RC-BEVFusion: A Plug-In Module for Radar-Camera Bird's Eye View Feature Fusion
This work addresses a critical bottleneck in sensor fusion for autonomous vehicles, offering a modular solution that improves detection performance, though it is incremental relative to existing camera-based methods.
The paper tackles the problem of effectively fusing sparse radar point clouds with dense camera images for 3D object detection in autonomous driving, achieving up to a 28% increase in detection score on the nuScenes dataset and setting a new state-of-the-art in radar-camera fusion.
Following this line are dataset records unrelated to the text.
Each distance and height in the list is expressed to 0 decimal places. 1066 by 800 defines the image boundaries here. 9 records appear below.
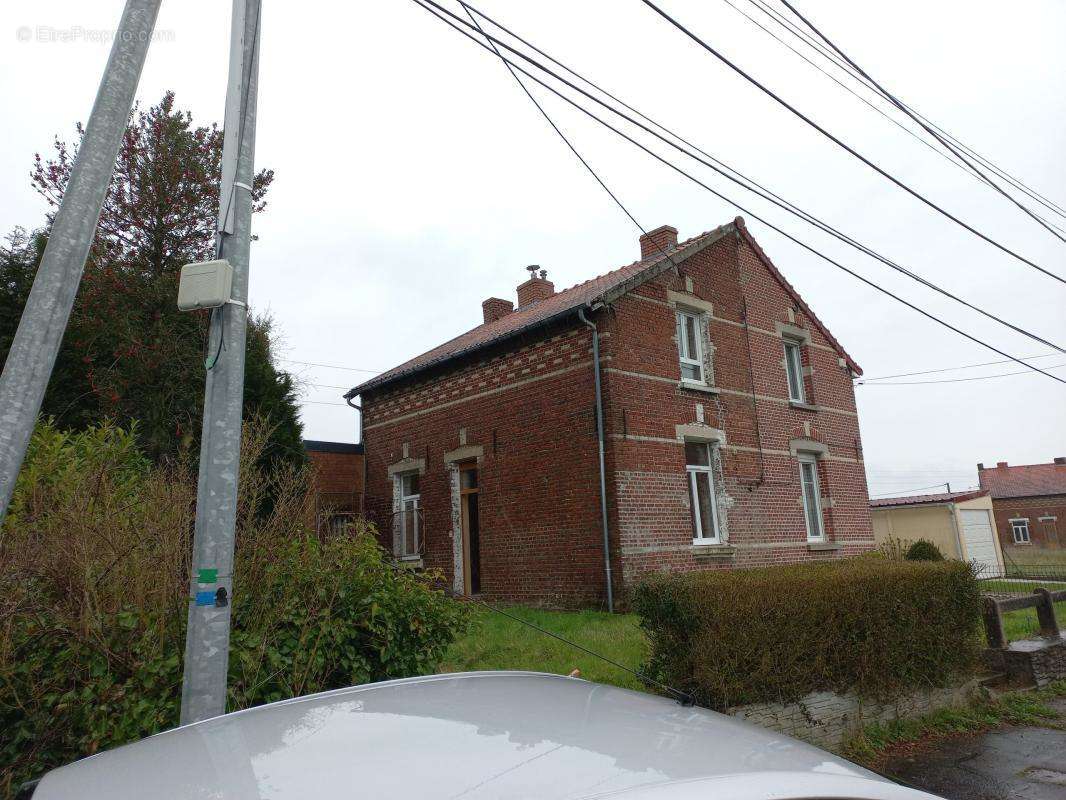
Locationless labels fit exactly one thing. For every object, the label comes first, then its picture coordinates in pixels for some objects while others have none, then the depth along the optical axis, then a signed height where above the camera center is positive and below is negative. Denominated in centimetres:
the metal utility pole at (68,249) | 373 +177
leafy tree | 1130 +425
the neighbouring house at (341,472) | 1758 +227
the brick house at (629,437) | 1283 +233
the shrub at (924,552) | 1589 -18
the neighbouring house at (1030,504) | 4691 +223
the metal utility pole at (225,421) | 378 +83
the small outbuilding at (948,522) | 2516 +70
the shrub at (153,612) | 409 -26
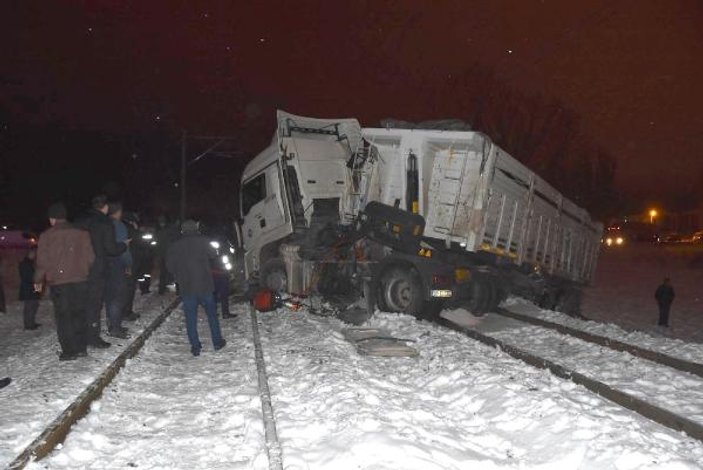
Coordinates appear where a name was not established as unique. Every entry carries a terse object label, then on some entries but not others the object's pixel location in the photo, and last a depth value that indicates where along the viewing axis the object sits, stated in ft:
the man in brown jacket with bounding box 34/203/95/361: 23.77
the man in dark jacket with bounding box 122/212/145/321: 33.63
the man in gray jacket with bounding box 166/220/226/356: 27.17
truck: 37.63
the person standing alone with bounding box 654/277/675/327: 53.26
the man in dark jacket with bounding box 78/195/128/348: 26.08
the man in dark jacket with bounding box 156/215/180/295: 46.98
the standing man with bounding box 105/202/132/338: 29.07
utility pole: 103.74
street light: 295.89
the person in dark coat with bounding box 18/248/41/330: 34.60
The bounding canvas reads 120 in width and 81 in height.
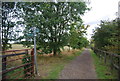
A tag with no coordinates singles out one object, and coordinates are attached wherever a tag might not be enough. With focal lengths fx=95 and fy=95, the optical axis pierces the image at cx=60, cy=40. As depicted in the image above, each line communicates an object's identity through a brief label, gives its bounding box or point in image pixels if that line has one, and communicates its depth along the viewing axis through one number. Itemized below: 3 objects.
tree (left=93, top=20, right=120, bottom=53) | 9.16
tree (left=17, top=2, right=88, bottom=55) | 7.40
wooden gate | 3.91
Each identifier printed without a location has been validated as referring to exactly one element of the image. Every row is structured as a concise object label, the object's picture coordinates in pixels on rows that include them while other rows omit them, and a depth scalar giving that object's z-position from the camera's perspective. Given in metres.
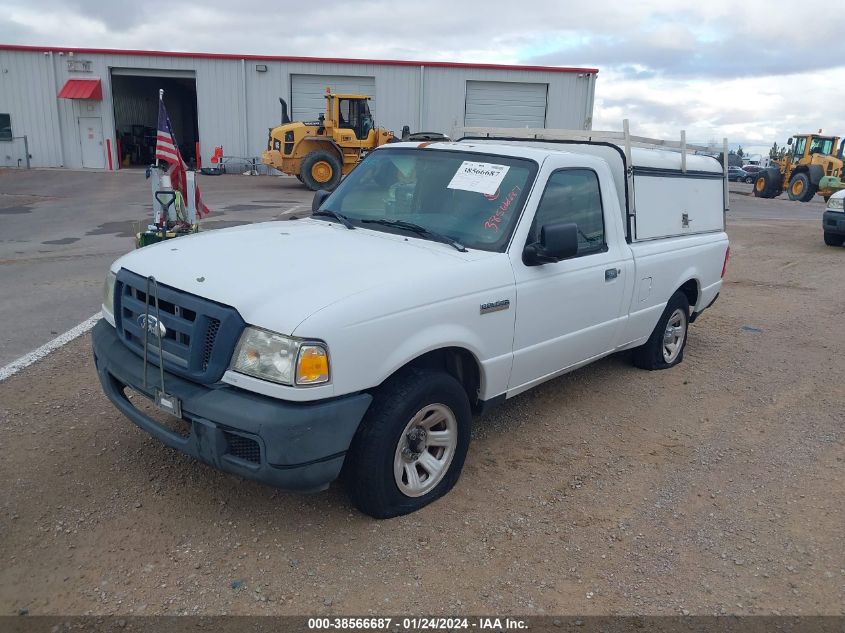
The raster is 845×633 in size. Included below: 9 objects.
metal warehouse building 28.59
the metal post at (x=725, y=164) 6.21
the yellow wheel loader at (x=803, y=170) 27.50
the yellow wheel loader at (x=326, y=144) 21.80
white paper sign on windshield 4.03
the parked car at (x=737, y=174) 44.01
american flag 8.52
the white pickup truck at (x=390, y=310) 2.89
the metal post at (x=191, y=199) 8.66
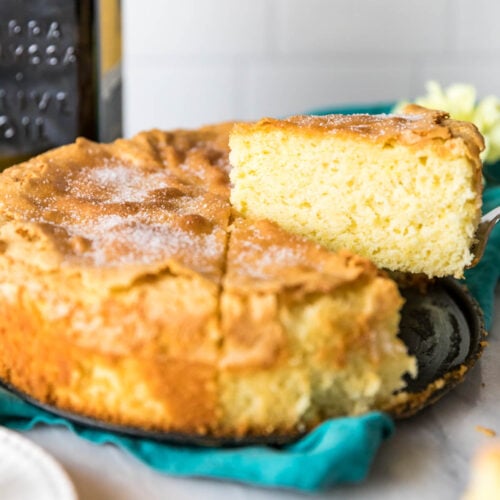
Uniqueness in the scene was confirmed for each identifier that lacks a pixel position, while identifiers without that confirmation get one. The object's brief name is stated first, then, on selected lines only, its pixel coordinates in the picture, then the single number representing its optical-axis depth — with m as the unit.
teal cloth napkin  0.42
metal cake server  0.55
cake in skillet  0.43
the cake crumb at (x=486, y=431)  0.47
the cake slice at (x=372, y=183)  0.53
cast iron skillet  0.44
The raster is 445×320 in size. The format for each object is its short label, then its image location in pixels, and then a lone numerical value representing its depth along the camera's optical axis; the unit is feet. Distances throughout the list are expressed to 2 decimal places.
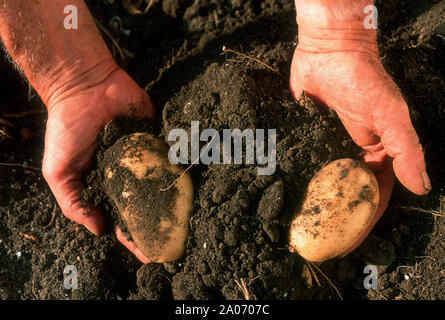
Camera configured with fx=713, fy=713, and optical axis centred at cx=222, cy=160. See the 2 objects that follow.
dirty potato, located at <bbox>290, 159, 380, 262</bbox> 1.75
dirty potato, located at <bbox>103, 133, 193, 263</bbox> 1.80
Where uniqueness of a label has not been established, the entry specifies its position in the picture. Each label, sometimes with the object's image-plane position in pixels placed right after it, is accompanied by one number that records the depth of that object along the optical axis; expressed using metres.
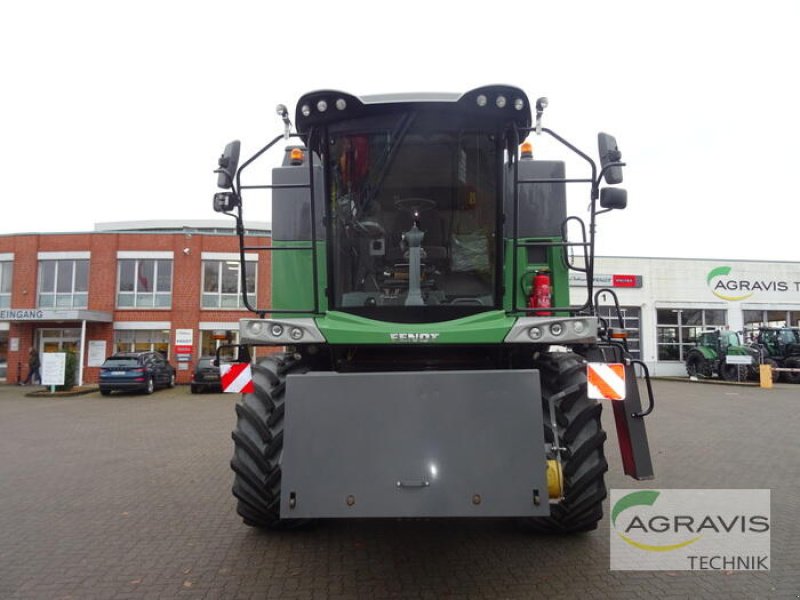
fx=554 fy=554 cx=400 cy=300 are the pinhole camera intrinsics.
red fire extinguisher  4.43
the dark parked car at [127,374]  19.23
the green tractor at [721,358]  23.22
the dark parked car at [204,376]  19.78
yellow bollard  20.67
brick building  25.14
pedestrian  23.89
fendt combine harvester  2.97
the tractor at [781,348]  23.55
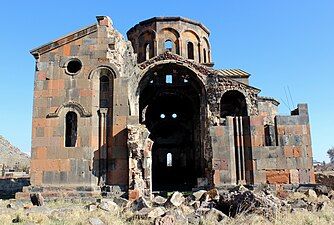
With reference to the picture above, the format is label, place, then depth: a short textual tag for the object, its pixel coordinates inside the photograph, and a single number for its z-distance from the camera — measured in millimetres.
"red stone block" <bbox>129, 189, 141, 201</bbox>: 9695
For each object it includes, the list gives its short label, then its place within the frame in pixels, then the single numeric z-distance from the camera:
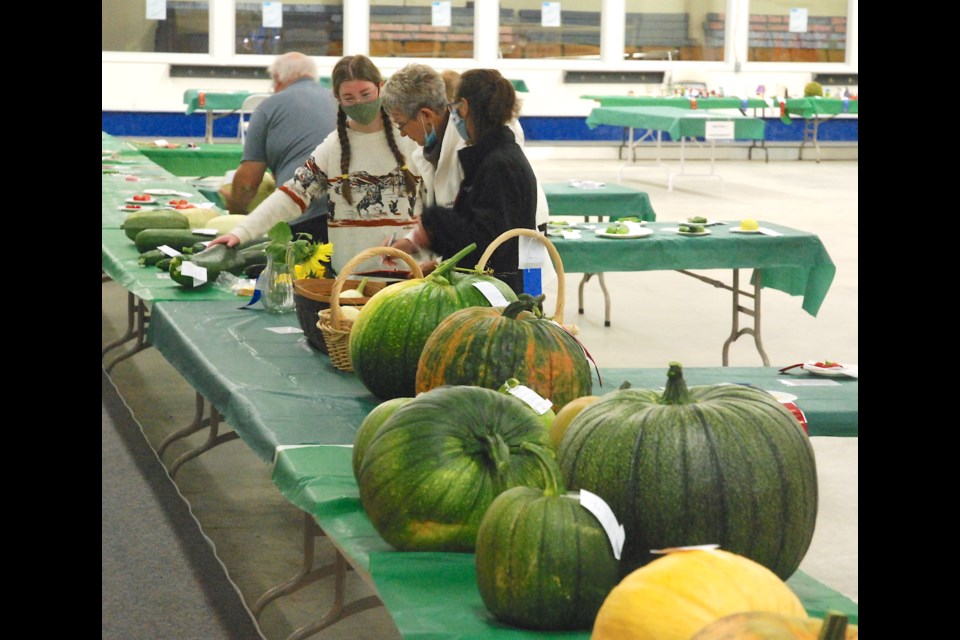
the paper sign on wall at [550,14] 18.44
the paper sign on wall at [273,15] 17.53
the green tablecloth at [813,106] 16.12
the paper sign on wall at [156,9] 17.06
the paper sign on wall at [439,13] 18.11
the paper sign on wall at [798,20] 19.27
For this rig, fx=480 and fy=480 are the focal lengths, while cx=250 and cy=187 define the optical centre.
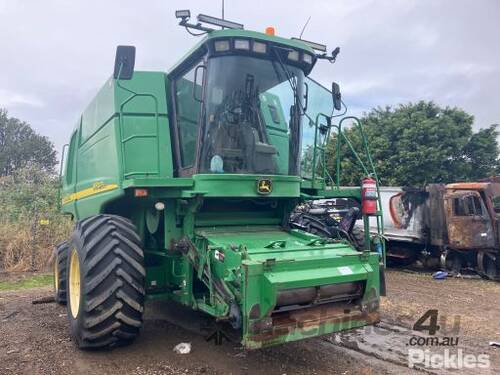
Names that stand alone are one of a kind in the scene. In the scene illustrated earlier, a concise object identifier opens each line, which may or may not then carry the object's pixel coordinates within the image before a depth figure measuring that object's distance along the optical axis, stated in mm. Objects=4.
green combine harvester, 4031
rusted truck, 10266
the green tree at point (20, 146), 41406
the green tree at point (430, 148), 18812
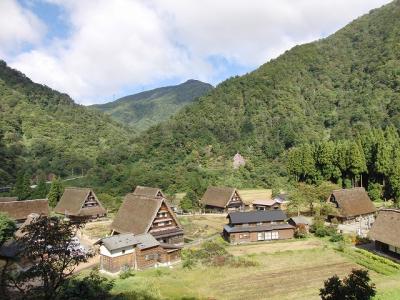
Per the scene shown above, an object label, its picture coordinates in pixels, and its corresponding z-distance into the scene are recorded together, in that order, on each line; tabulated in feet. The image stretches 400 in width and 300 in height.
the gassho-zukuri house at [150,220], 128.36
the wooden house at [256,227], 142.41
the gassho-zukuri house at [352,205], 159.44
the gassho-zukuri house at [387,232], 113.29
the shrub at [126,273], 101.63
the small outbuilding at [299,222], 148.46
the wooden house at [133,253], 108.99
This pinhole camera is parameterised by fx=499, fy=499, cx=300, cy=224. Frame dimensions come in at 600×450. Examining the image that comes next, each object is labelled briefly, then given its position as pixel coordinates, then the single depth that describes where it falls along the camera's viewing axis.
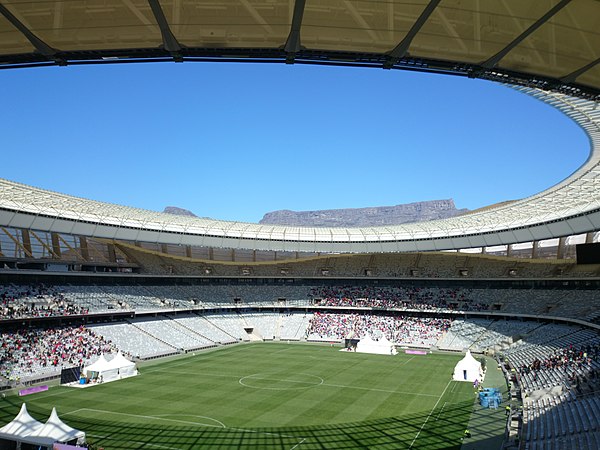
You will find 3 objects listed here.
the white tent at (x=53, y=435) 20.40
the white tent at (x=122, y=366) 37.84
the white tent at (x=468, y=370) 36.44
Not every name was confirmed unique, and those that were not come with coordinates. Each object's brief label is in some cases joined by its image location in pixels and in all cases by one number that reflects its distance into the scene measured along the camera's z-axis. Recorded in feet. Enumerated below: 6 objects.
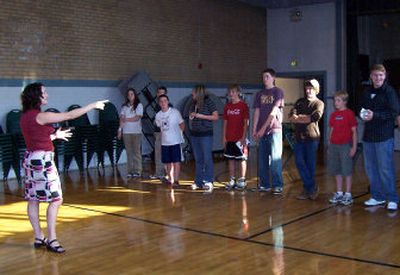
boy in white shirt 24.06
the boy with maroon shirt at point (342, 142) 19.67
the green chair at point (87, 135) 31.53
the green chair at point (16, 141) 27.45
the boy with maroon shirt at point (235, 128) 22.74
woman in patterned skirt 14.14
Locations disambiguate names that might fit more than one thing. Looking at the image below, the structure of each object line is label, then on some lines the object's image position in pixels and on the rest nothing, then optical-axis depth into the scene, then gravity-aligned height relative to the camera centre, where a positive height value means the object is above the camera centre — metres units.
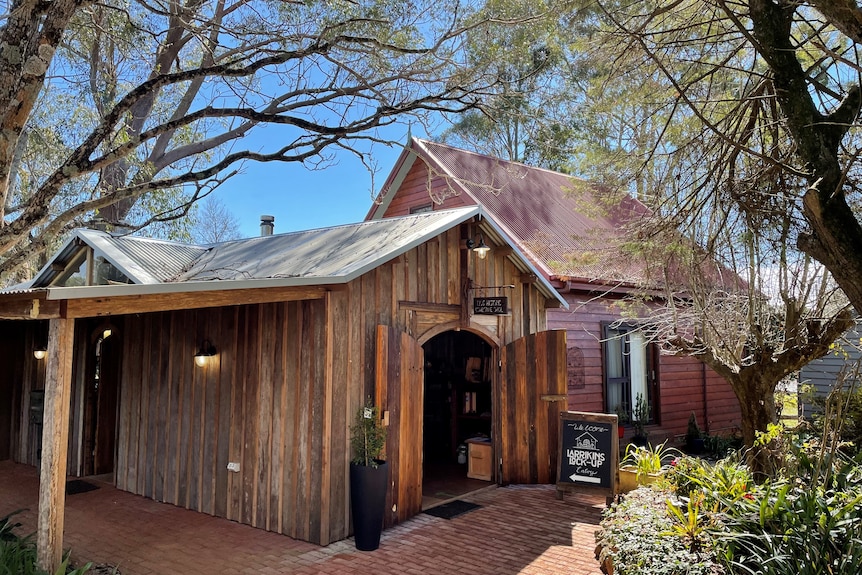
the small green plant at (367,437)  5.62 -0.85
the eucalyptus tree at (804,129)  2.99 +1.33
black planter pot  5.38 -1.42
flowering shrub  3.82 -1.40
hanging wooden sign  6.97 +0.49
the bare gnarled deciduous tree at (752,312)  5.30 +0.31
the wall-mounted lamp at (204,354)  6.54 -0.05
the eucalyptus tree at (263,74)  4.98 +3.25
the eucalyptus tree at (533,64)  6.18 +3.59
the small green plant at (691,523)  4.04 -1.27
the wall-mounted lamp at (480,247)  6.89 +1.17
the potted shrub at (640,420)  10.09 -1.30
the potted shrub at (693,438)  10.70 -1.69
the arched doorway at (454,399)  9.62 -0.89
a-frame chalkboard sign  6.59 -1.23
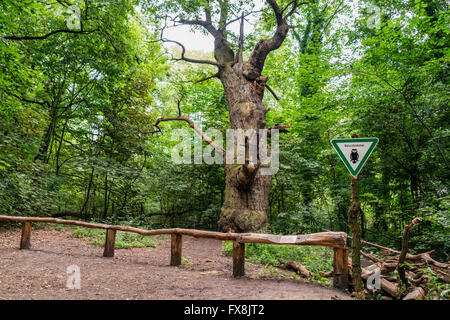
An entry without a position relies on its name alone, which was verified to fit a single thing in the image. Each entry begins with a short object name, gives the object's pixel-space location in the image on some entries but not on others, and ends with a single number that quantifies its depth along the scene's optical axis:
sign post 2.63
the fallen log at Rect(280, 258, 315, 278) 3.97
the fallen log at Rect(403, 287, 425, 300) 2.99
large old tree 6.74
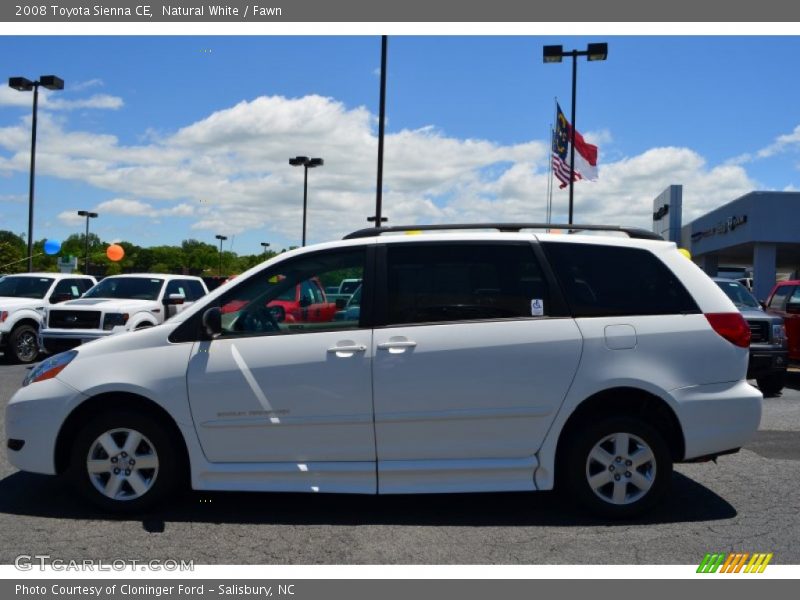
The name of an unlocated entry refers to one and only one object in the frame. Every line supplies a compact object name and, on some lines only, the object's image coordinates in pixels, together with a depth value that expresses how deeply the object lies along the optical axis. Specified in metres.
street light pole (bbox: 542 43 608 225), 21.53
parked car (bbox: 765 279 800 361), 12.74
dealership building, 32.69
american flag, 23.38
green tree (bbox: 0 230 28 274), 59.66
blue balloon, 25.00
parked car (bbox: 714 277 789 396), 10.94
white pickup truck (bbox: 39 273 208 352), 13.70
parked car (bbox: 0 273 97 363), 15.02
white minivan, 5.06
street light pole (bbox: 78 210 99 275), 60.19
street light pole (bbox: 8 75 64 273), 25.92
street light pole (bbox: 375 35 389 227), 17.39
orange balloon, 24.29
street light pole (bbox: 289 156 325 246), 36.35
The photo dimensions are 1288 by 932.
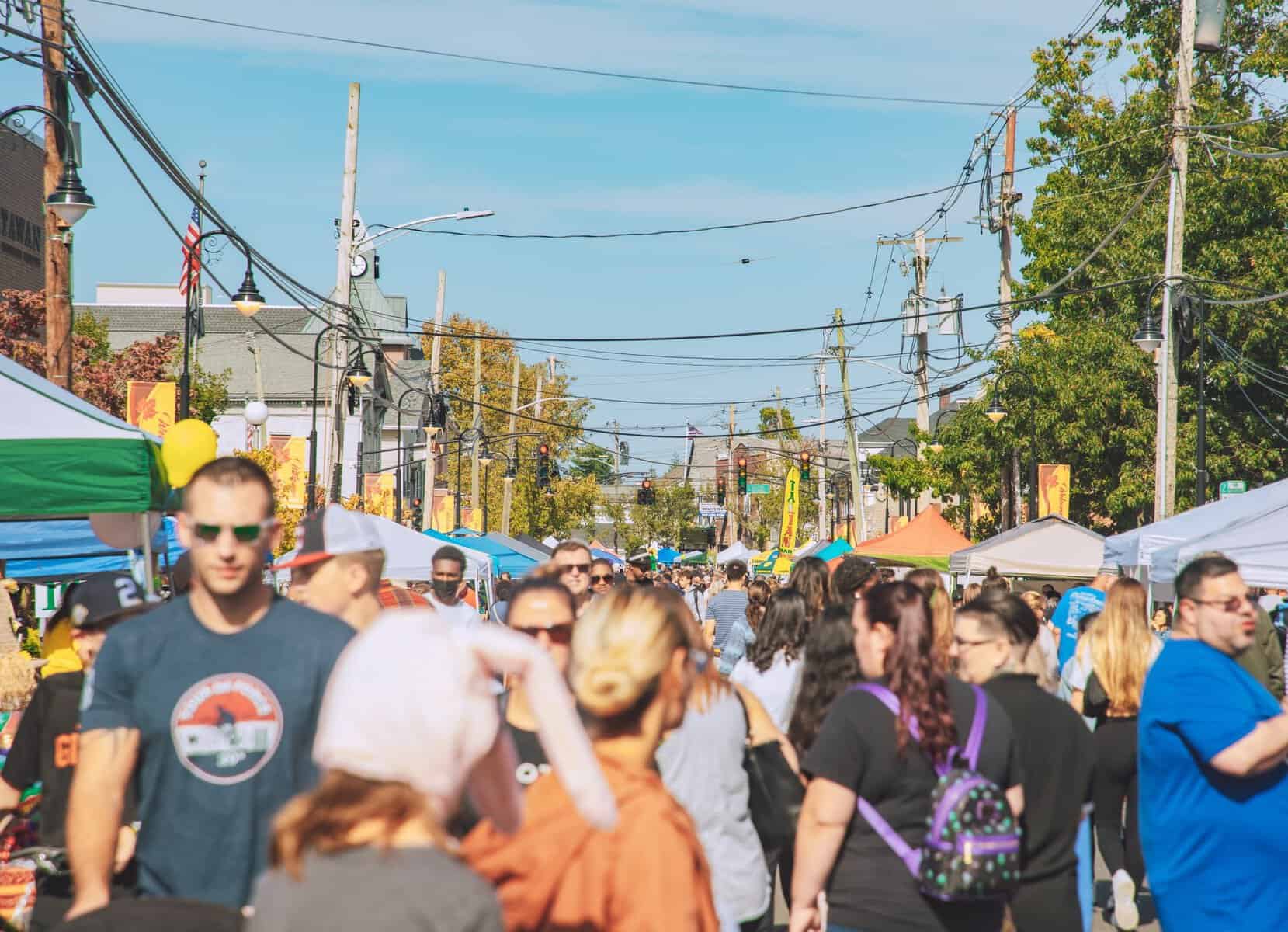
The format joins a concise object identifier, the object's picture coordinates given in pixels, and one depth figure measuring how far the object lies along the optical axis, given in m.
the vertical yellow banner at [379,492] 50.25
Radars and cameras belong to the most frequently used sensors for advanced driver assistance systems and automated driving research. However, there has been surprisingly little research on radar-camera fusion with neural networks. One of the reasons is a lack of large-scale automotive datasets with radar and unmasked camera data, with the exception of the nuScenes dataset. Another reason is the difficulty of effectively fusing the sparse radar point cloud on the bird's eye view (BEV) plane with the dense images on the perspective plane. The recent trend of camera-based 3D object detection using BEV features has enabled a new type of fusion, which is better suited for radars. In this work, we present RC-BEVFusion, a modular radar-camera fusion network on the BEV plane. We propose BEVFeatureNet, a novel radar encoder branch, and show that it can be incorporated into several state-of-the-art camera-based architectures. We show significant performance gains of up to 28% increase in the nuScenes detection score, which is an important step in radar-camera fusion research. Without tuning our model for the nuScenes benchmark, we achieve the best result among all published methods in the radar-camera fusion category.